Glenn Fleishman has a good article about wireless networking in PC World. In the article he suggests how to boost your network's reliability and tells why many problems occur.
It should not be a surprise that an article in PC World is largely focused on PCs and it does spend a great deal of time on the woes of setting up wireless networking on Windows. However it does have good tips and some ideas for users of other platforms as well.

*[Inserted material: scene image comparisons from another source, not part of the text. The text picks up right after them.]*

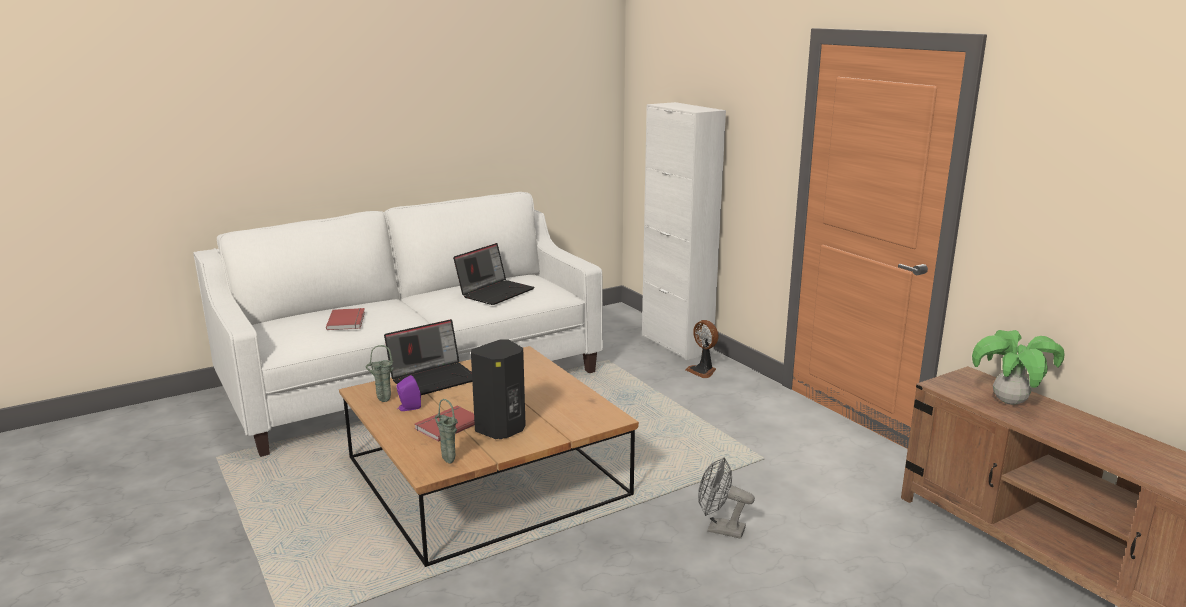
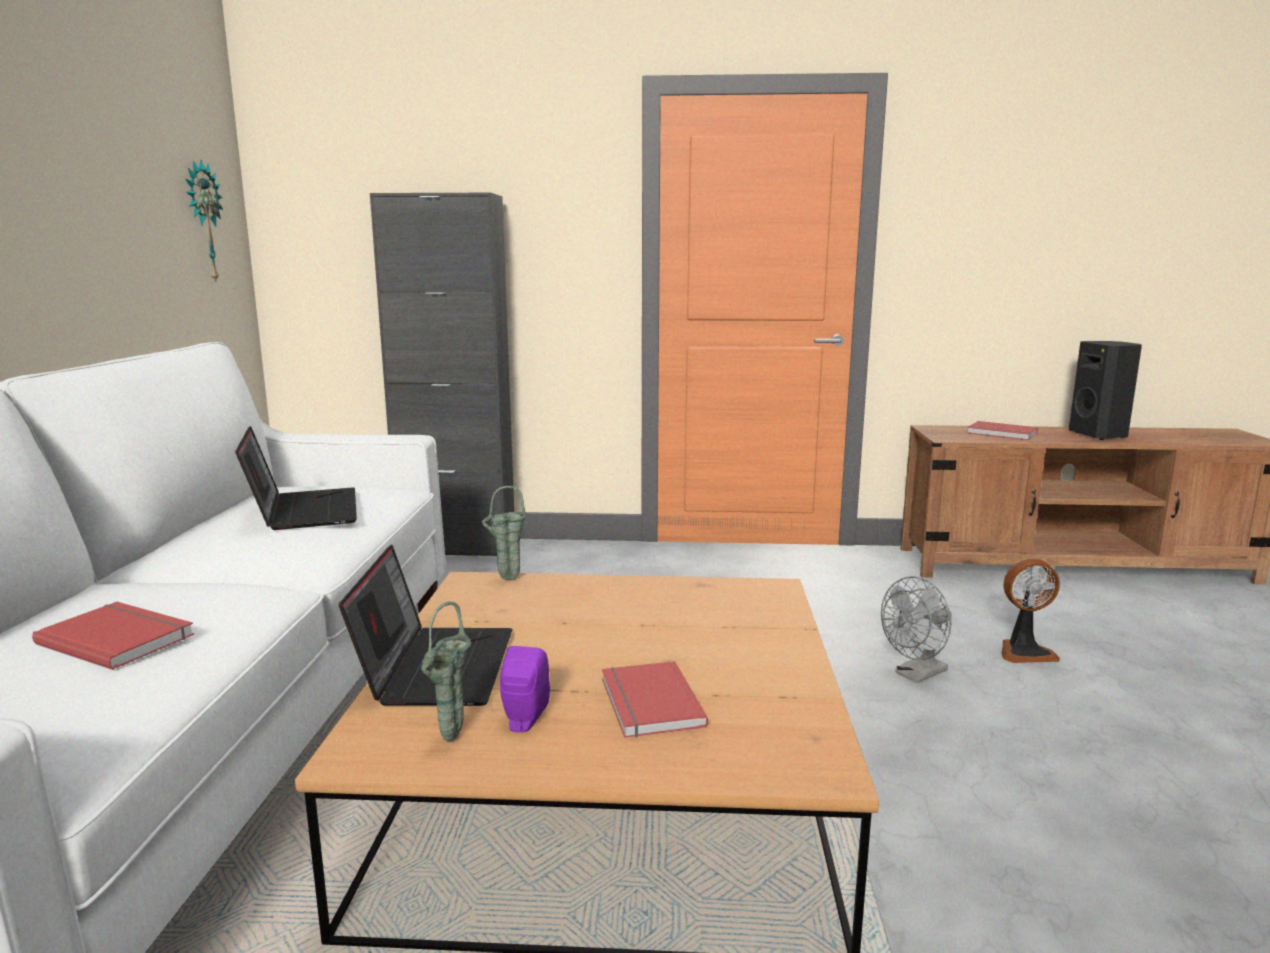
camera: 55 degrees left, 5 degrees down
green vase [435,399,458,464] -> green vase moved to [482,486,527,580]
black speaker [471,339,526,439] -> black speaker moved to [1069,341,1142,440]
white cabinet [642,102,726,360] -> black cabinet [370,192,514,556]
fan [685,320,719,378] -> fan moved to [1001,559,1060,663]
potted plant [972,330,1065,405] -> red book [967,421,1038,440]
none -> wall clock [186,160,223,283]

This article follows on several days of wireless problems for one of my clients. Their connection with their Charter Pipeline cable modem has been pretty rock solid since December. For the period between December and April 21 they always had the same IP and things worked swimmingly. Just as they left on a trip the trouble started. Upon their return on April 27 a new address was assigned. On the 28th the connection was dropped again but with a reset of the modem they again got the new address. All of these had been in the same subnet. Then yesterday at about noon Pacific, the network changed to a different Class A network. No longer is it a 66.215 but its now a 24.205
All of this means not a whole lot, but the reason to bring it up is about service and communication. I'm sure my clients are not the only customers of Charter who aren't geeks. Since they are the customer (not me) it becomes convoluted to try and squeeze information out of the company. They have a website with a "knowledgebase" but it gets stuck in an infinite loop of wanting you to accept their use policy so you can't actually get to the data. It would just be a really smart move on the part of companies like Charter to publish somewhere a simple document that can easily be found mentioning the changes they are making. That way when a consultant gets a call it will be a simpler process to narrow down what's happening.